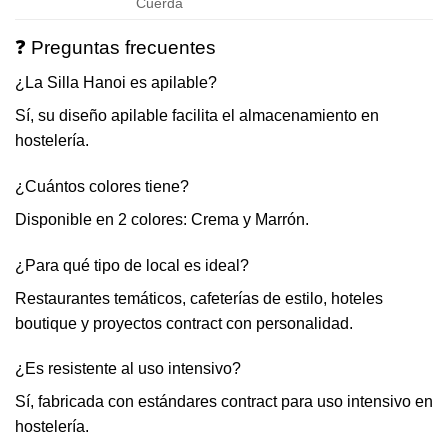
Cuerda
❓ Preguntas frecuentes
¿La Silla Hanoi es apilable?
Sí, su diseño apilable facilita el almacenamiento en
hostelería.
¿Cuántos colores tiene?
Disponible en 2 colores: Crema y Marrón.
¿Para qué tipo de local es ideal?
Restaurantes temáticos, cafeterías de estilo, hoteles
boutique y proyectos contract con personalidad.
¿Es resistente al uso intensivo?
Sí, fabricada con estándares contract para uso intensivo en
hostelería.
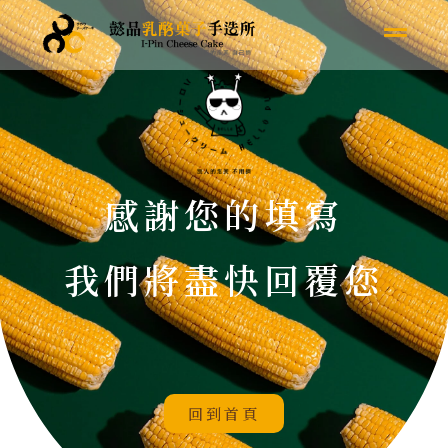
感謝您的填寫
我們將盡快回覆您
回到首頁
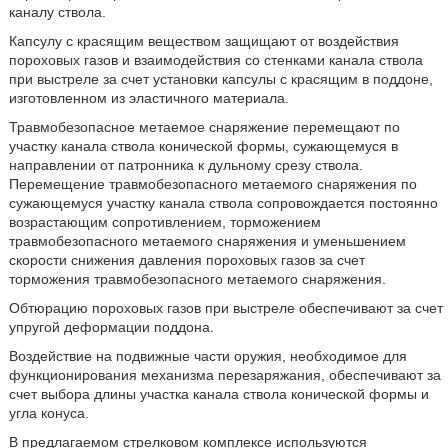
каналу ствола.
Капсулу с красящим веществом защищают от воздействия
пороховых газов и взаимодействия со стенками канала ствола
при выстреле за счет установки капсулы с красящим в поддоне,
изготовленном из эластичного материала.
Травмобезопасное метаемое снаряжение перемещают по
участку канала ствола конической формы, сужающемуся в
направлении от патронника к дульному срезу ствола.
Перемещение травмобезопасного метаемого снаряжения по
сужающемуся участку канала ствола сопровождается постоянно
возрастающим сопротивлением, торможением
травмобезопасного метаемого снаряжения и уменьшением
скорости снижения давления пороховых газов за счет
торможения травмобезопасного метаемого снаряжения.
Обтюрацию пороховых газов при выстреле обеспечивают за счет
упругой деформации поддона.
Воздействие на подвижные части оружия, необходимое для
функционирования механизма перезаряжания, обеспечивают за
счет выбора длины участка канала ствола конической формы и
угла конуса.
В предлагаемом стрелковом комплексе используются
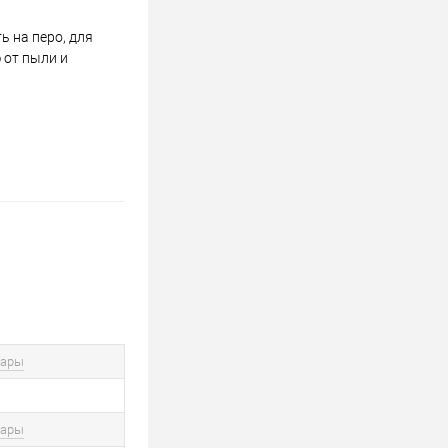
 на перо, для
 от пыли и
вары
вары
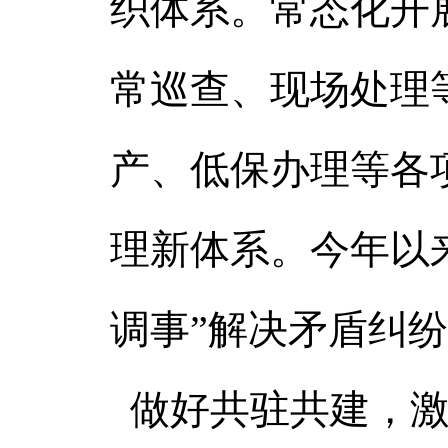
织体系。常态化开
常巡查、现场处理
产、低保办理等各
理新体系。今年以来
调事”解决矛盾纠
做好共驻共建，激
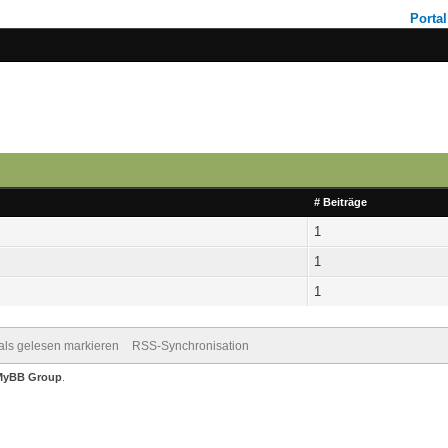
Portal
# Beiträge
1
1
1
 als gelesen markieren
RSS-Synchronisation
MyBB Group
.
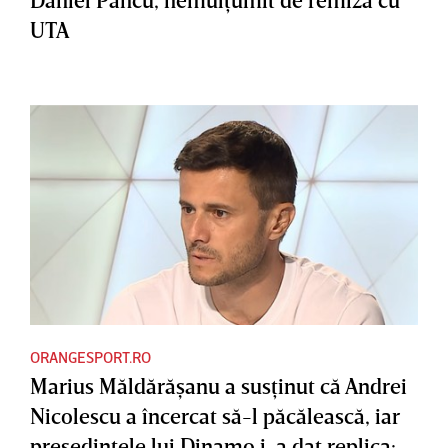
UTA
ORANGESPORT.RO
Marius Măldărăşanu a susţinut că Andrei
Nicolescu a încercat să-l păcălească, iar
preşedintele lui Dinamo i-a dat replica:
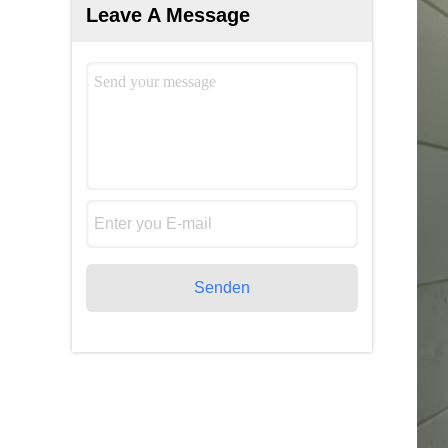
Leave A Message
Senden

___

■ Exercise goal
Leave the images aside and retype each line of the listing above exactly.

■ Written reply
Cuerda
❓ Preguntas frecuentes
¿La Silla Hanoi es apilable?
Sí, su diseño apilable facilita el almacenamiento en
hostelería.
¿Cuántos colores tiene?
Disponible en 2 colores: Crema y Marrón.
¿Para qué tipo de local es ideal?
Restaurantes temáticos, cafeterías de estilo, hoteles
boutique y proyectos contract con personalidad.
¿Es resistente al uso intensivo?
Sí, fabricada con estándares contract para uso intensivo en
hostelería.
感謝您的填寫
我們將盡快回覆您
回到首頁
каналу ствола.
Капсулу с красящим веществом защищают от воздействия
пороховых газов и взаимодействия со стенками канала ствола
при выстреле за счет установки капсулы с красящим в поддоне,
изготовленном из эластичного материала.
Травмобезопасное метаемое снаряжение перемещают по
участку канала ствола конической формы, сужающемуся в
направлении от патронника к дульному срезу ствола.
Перемещение травмобезопасного метаемого снаряжения по
сужающемуся участку канала ствола сопровождается постоянно
возрастающим сопротивлением, торможением
травмобезопасного метаемого снаряжения и уменьшением
скорости снижения давления пороховых газов за счет
торможения травмобезопасного метаемого снаряжения.
Обтюрацию пороховых газов при выстреле обеспечивают за счет
упругой деформации поддона.
Воздействие на подвижные части оружия, необходимое для
функционирования механизма перезаряжания, обеспечивают за
счет выбора длины участка канала ствола конической формы и
угла конуса.
В предлагаемом стрелковом комплексе используются
 на перо, для
 от пыли и
вары
вары
织体系。常态化开
常巡查、现场处理
产、低保办理等各
理新体系。今年以来
调事”解决矛盾纠
做好共驻共建，激
Portal
# Beiträge
1
1
1
 als gelesen markieren
RSS-Synchronisation
MyBB Group
.
UTA
ORANGESPORT.RO
Marius Măldărăşanu a susţinut că Andrei
Nicolescu a încercat să-l păcălească, iar
preşedintele lui Dinamo i-a dat replica:
Leave A Message
Senden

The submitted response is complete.